## Exercise aim
Using the material below, print the line that contains "pyautogui.moveTo(400, 280)", the line that contains "pyautogui.moveTo(729, 355); pyautogui.dragTo(591, 356)", and every line in between, exactly and nothing else.

## Data extracts
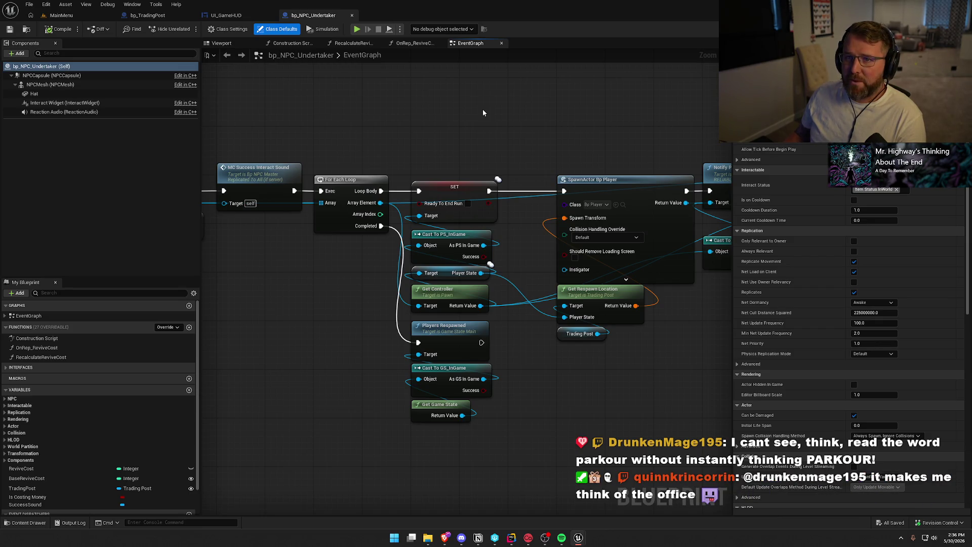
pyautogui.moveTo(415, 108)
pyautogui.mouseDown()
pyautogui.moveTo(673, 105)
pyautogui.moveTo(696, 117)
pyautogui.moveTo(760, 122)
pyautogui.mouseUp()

* * *

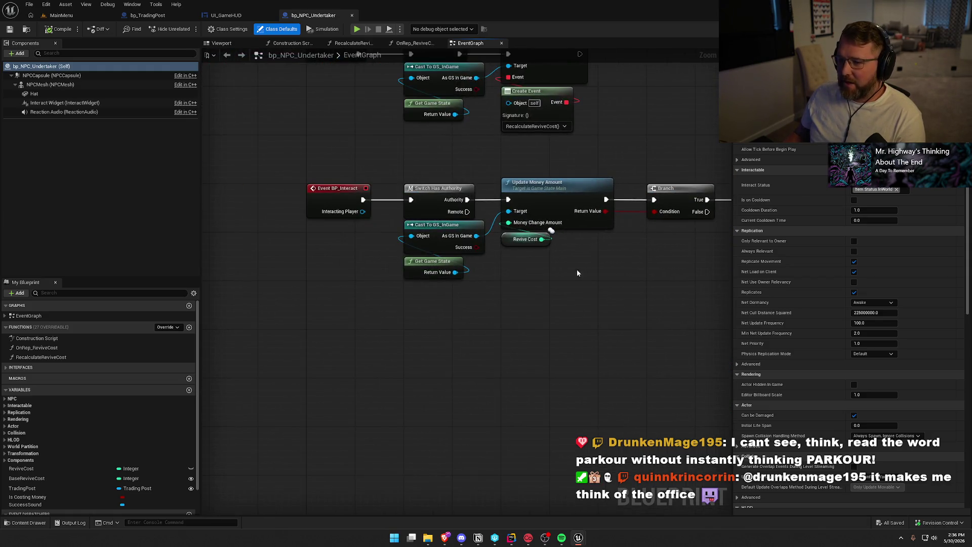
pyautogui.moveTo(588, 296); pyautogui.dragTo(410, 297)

---

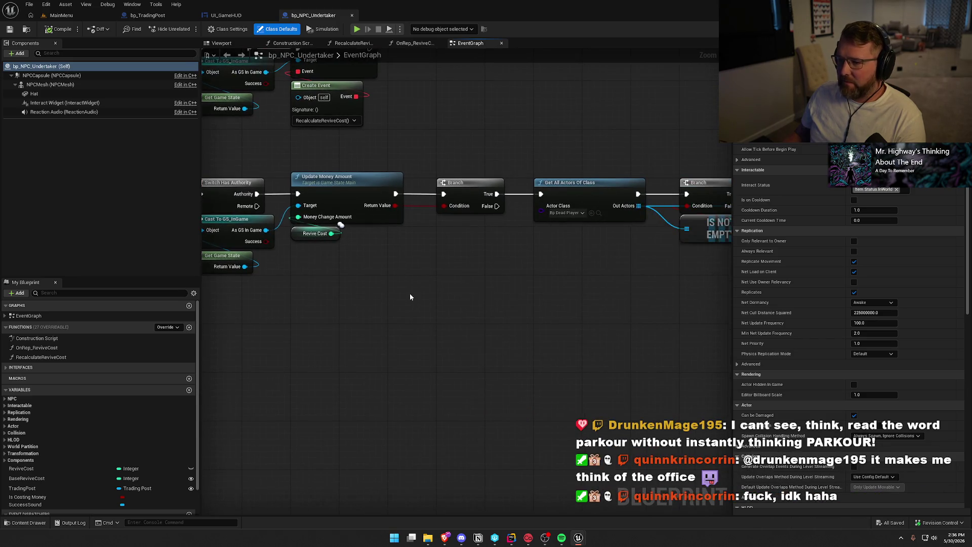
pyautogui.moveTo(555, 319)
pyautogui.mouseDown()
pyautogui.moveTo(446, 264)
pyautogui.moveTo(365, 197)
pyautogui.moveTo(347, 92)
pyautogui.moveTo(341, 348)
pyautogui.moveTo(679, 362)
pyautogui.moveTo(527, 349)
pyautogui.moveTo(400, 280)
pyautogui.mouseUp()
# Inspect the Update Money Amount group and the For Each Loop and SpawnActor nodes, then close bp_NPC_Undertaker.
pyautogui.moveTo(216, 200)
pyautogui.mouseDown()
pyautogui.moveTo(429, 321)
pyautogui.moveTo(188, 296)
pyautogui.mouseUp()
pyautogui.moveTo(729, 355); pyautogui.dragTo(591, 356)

## Exercise result
pyautogui.moveTo(400, 280)
pyautogui.mouseUp()
# Inspect the Update Money Amount group and the For Each Loop and SpawnActor nodes, then close bp_NPC_Undertaker.
pyautogui.moveTo(216, 200)
pyautogui.mouseDown()
pyautogui.moveTo(429, 321)
pyautogui.moveTo(188, 296)
pyautogui.mouseUp()
pyautogui.moveTo(729, 355); pyautogui.dragTo(591, 356)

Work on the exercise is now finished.